Sie hatten den Feind in ihr Haus gelassen. Es gab Familienfeste und gemütliche Abendessen. Tor hatte sich aufmerksam Sorens Probleme als Teenager angehört, wenn dieser mal wieder Krach mit seinen Eltern hatte. Er schien ernsthaft an dem jungen Mann interessiert zu sein, bis sich plötzlich herausstellte, dass sein wahres Interesse der Pensionskasse seines Geschäftspartners galt.

Es ist alles weg, Soren. Es ist nichts mehr da. Die hoffnungslosen Worte seines Vaters hatten sich zusammen mit den Bildern in sein Gedächtnis eingebrannt. Er würde sie nie vergessen.

Einen Moment lang schien sein Blick nach innen gerichtet. Anna atmete befreit auf. „Vitale? Ich erinnere mich gar nicht.“

„Nicht Vitale, Steinsson.“ Jetzt richtete sich sein Blick wieder wie ein Laserstrahl auf sie. „Ich bin nach dem Tod meines Vaters nach Sizilien gezogen und habe den Familiennamen meiner Mutter angenommen.“ Er hatte sich das nicht selbst ausgesucht.
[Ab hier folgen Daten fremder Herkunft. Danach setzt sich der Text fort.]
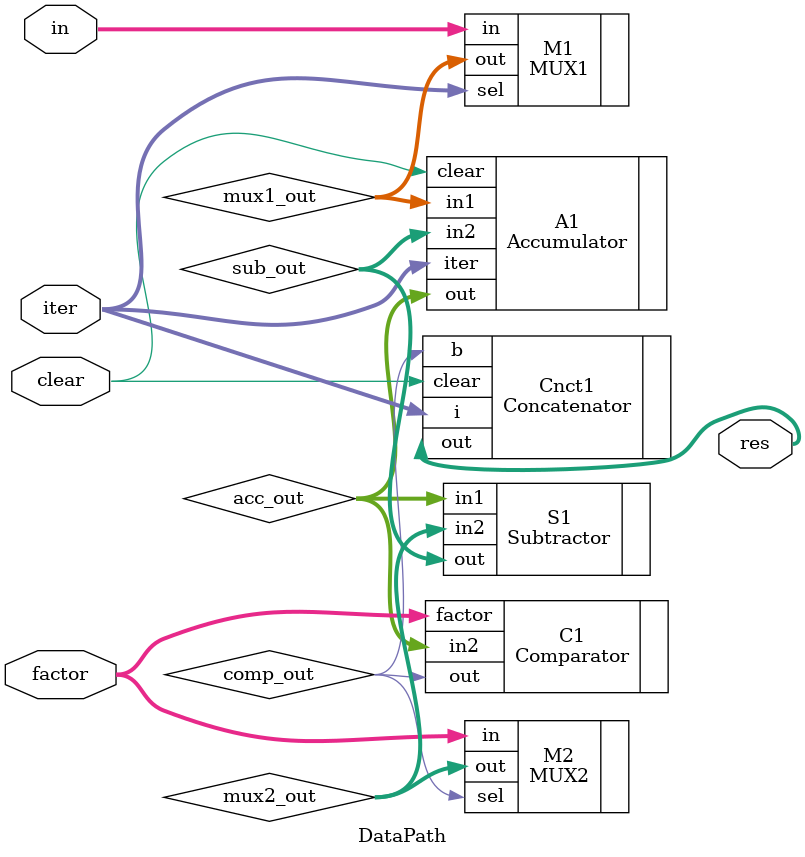
<source format=v>
`include "MUX1.v"
`include "Accumulator.v"
`include "Comparator.v"
`include "Subtractor.v"
`include "MUX2.v"
`include "Concatenator.v"

module DataPath(res, in, factor, iter, clear);

    input [31:0] in;
    input [32:0] factor;
    input [3:0] iter;
    input [0:0] clear;

    output [10:0] res;

    wire [2:0] mux1_out;
    wire [32:0] acc_out;
    wire comp_out;
    wire [32:0] mux2_out;
    wire [32:0] sub_out;

    MUX1 M1 (.out(mux1_out), .sel(iter), .in(in));
    Accumulator A1 (.out(acc_out), .in1(mux1_out), .in2(sub_out), .clear(clear), .iter(iter));
    Comparator C1 (.out(comp_out), .factor(factor), .in2(acc_out));
    MUX2 M2 (.out(mux2_out), .in(factor), .sel(comp_out));
    Subtractor S1 (.out(sub_out), .in1(acc_out), .in2(mux2_out));
    Concatenator Cnct1 (.out(res), .clear(clear), .i(iter), .b(comp_out));

endmodule
</source>
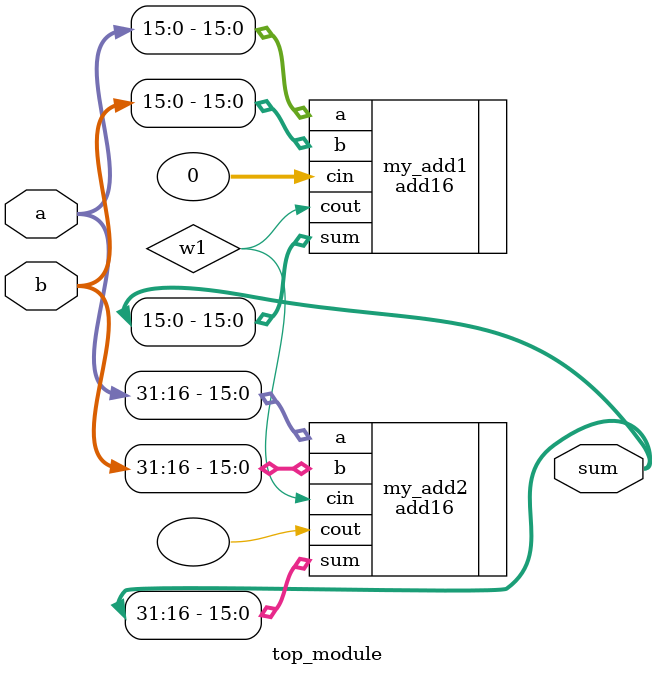
<source format=v>
module top_module(
    input [31:0] a,
    input [31:0] b,
    output [31:0] sum
);
    
    wire w1;
    
    add16 my_add1 ( .a(a[15:0]),  .b(b[15:0]),  .cin(0),  .sum(sum[15:0]),  .cout(w1) );
    add16 my_add2 ( .a(a[31:16]), .b(b[31:16]), .cin(w1), .sum(sum[31:16]), .cout() );

endmodule

</source>
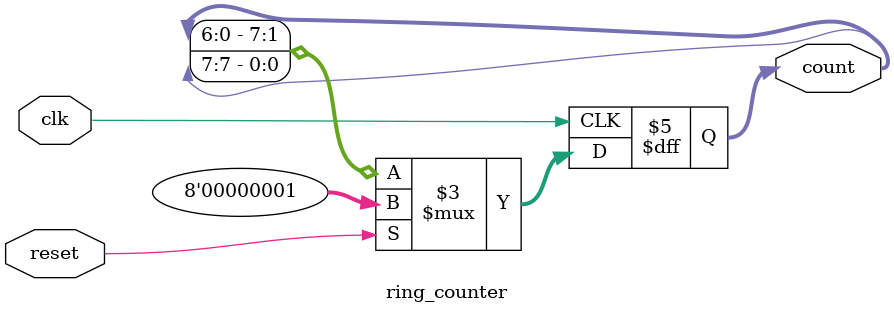
<source format=v>
`timescale 1ns / 1ps

module ring_counter(
    input clk,reset,
    output reg [7:0]count
    );
    
    always@(posedge clk) begin
        if(reset)
            count <= 8'b0000_0001;
            
        else
            count <= { count[6:0],count[7] };  //Left Shift
    end
endmodule
</source>
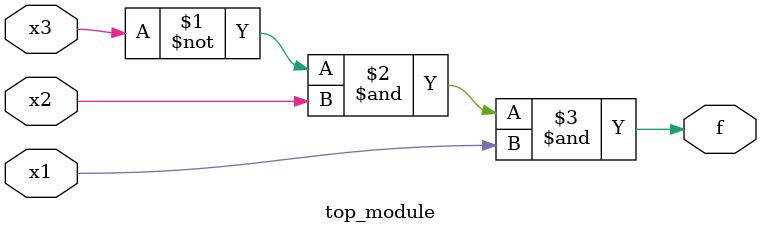
<source format=sv>
module top_module (
    input x3,
    input x2,
    input x1,
    output f
);

    assign f = (~x3 & x2 & x1);

endmodule

</source>
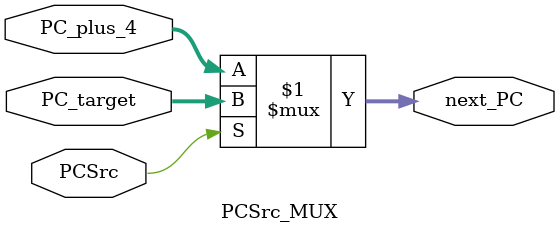
<source format=v>
`timescale 1ns / 1ps

module PCSrc_MUX(PC_plus_4, PC_target, PCSrc, next_PC);
input [31:0] PC_plus_4, PC_target;
input PCSrc;
output [31:0] next_PC;

assign next_PC = PCSrc ? PC_target : PC_plus_4;
endmodule

</source>
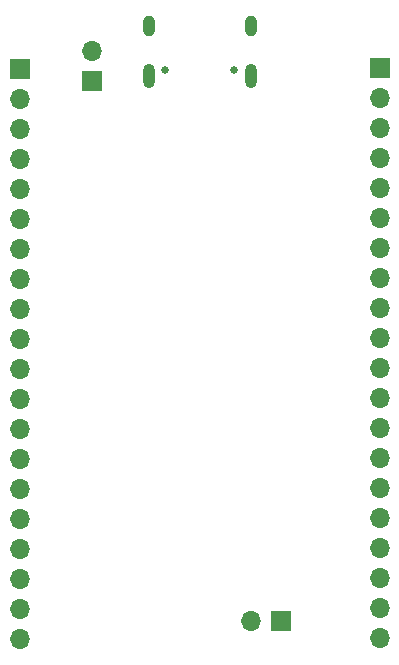
<source format=gbr>
%TF.GenerationSoftware,KiCad,Pcbnew,8.0.2*%
%TF.CreationDate,2024-06-21T23:47:16-04:00*%
%TF.ProjectId,RP2040 Custom,52503230-3430-4204-9375-73746f6d2e6b,rev?*%
%TF.SameCoordinates,Original*%
%TF.FileFunction,Soldermask,Bot*%
%TF.FilePolarity,Negative*%
%FSLAX46Y46*%
G04 Gerber Fmt 4.6, Leading zero omitted, Abs format (unit mm)*
G04 Created by KiCad (PCBNEW 8.0.2) date 2024-06-21 23:47:16*
%MOMM*%
%LPD*%
G01*
G04 APERTURE LIST*
%ADD10R,1.700000X1.700000*%
%ADD11O,1.700000X1.700000*%
%ADD12C,0.650000*%
%ADD13O,1.000000X2.100000*%
%ADD14O,1.000000X1.800000*%
G04 APERTURE END LIST*
D10*
%TO.C,J5*%
X146558000Y-94996000D03*
D11*
X144018000Y-94996000D03*
%TD*%
D10*
%TO.C,J4*%
X130556000Y-49276000D03*
D11*
X130556000Y-46736000D03*
%TD*%
D10*
%TO.C,J2*%
X124460000Y-48260000D03*
D11*
X124460000Y-50800000D03*
X124460000Y-53340000D03*
X124460000Y-55880000D03*
X124460000Y-58420000D03*
X124460000Y-60960000D03*
X124460000Y-63500000D03*
X124460000Y-66040000D03*
X124460000Y-68580000D03*
X124460000Y-71120000D03*
X124460000Y-73660000D03*
X124460000Y-76200000D03*
X124460000Y-78740000D03*
X124460000Y-81280000D03*
X124460000Y-83820000D03*
X124460000Y-86360000D03*
X124460000Y-88900000D03*
X124460000Y-91440000D03*
X124460000Y-93980000D03*
X124460000Y-96520000D03*
%TD*%
D10*
%TO.C,J1*%
X154940000Y-48133000D03*
D11*
X154940000Y-50673000D03*
X154940000Y-53213000D03*
X154940000Y-55753000D03*
X154940000Y-58293000D03*
X154940000Y-60833000D03*
X154940000Y-63373000D03*
X154940000Y-65913000D03*
X154940000Y-68453000D03*
X154940000Y-70993000D03*
X154940000Y-73533000D03*
X154940000Y-76073000D03*
X154940000Y-78613000D03*
X154940000Y-81153000D03*
X154940000Y-83693000D03*
X154940000Y-86233000D03*
X154940000Y-88773000D03*
X154940000Y-91313000D03*
X154940000Y-93853000D03*
X154940000Y-96393000D03*
%TD*%
D12*
%TO.C,J1*%
X142590000Y-48325000D03*
X136810000Y-48325000D03*
D13*
X144020000Y-48845000D03*
D14*
X144020000Y-44645000D03*
D13*
X135380000Y-48845000D03*
D14*
X135380000Y-44645000D03*
%TD*%
M02*

</source>
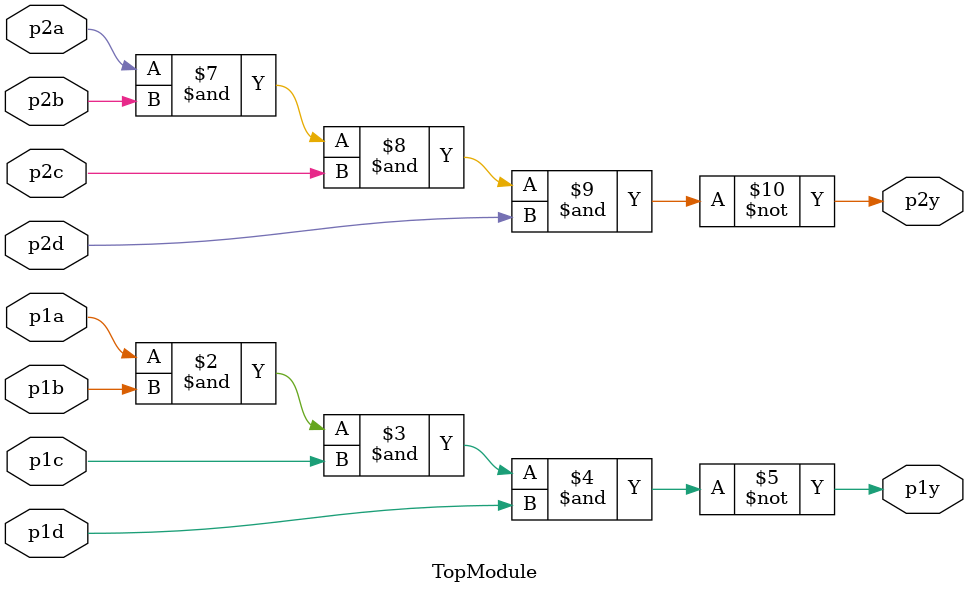
<source format=sv>

module TopModule (
  input p1a,
  input p1b,
  input p1c,
  input p1d,
  output p1y,
  input p2a,
  input p2b,
  input p2c,
  input p2d,
  output p2y
);
assign p1y = ~(&p1a & p1b & p1c & p1d);
assign p2y = ~(&p2a & p2b & p2c & p2d);

endmodule

</source>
Die Namensänderung war Teil des Deals, mit dem er die Zukunft seiner Mutter gesichert hatte. Von Biagio Vitale bekam man nichts umsonst, und Soren war in keiner guten Verhandlungsposition gewesen.

Anna kam sich unter seinem Blick wie ein Insekt unter dem Mikroskop vor. „Es tut mir leid, vielleicht hat er …“ Dann runzelte sie die Stirn. „Vitale klingt ein wenig bekannt“, gab sie zu.

Vermutlich lag das daran, dass sie wie die halbe Welt wenigstens ein glänzendes Küchenutensil mit diesem Logo besaß. Dabei waren die wichtigen Verzweigungen des Vitale-Imperiums vor der Öffentlichkeit eher verborgen. Die diversen Produktlinien und die Finanzdienstleistungen besaßen weltweit guten Ruf, aber das Juwel in der milliardenschweren Krone des Unternehmens waren die grünen Initiativen, die Soren sofort nach seiner Ernennung zum CEO eingeführt hatte. Seine Abkehr vom Öl- und Gasgeschäft galt längst nicht mehr als größenwahnsinniges Zocken.

„Es ist aber schon sehr lange her“, schränkte Anna wieder ein.

Für den Rest der Welt mochten es Nachrichten von gestern sein. Nicht für Soren. Er hatte die ganze Geschichte durchlebt: Sein gedemütigter Vater nahm sich das Leben, nachdem er angeblich die Pensionskasse seiner Firma geplündert hatte. Tatsächlich war er unschuldig. Sein einziger Fehler war, seinem Freund und Partner Tor Rasmusson zu vertrauen. Der hatte sich längst mit dem Geld aus dem Staub gemacht und heimtückisch Spuren gelegt, die zu Stein Steinsson führten.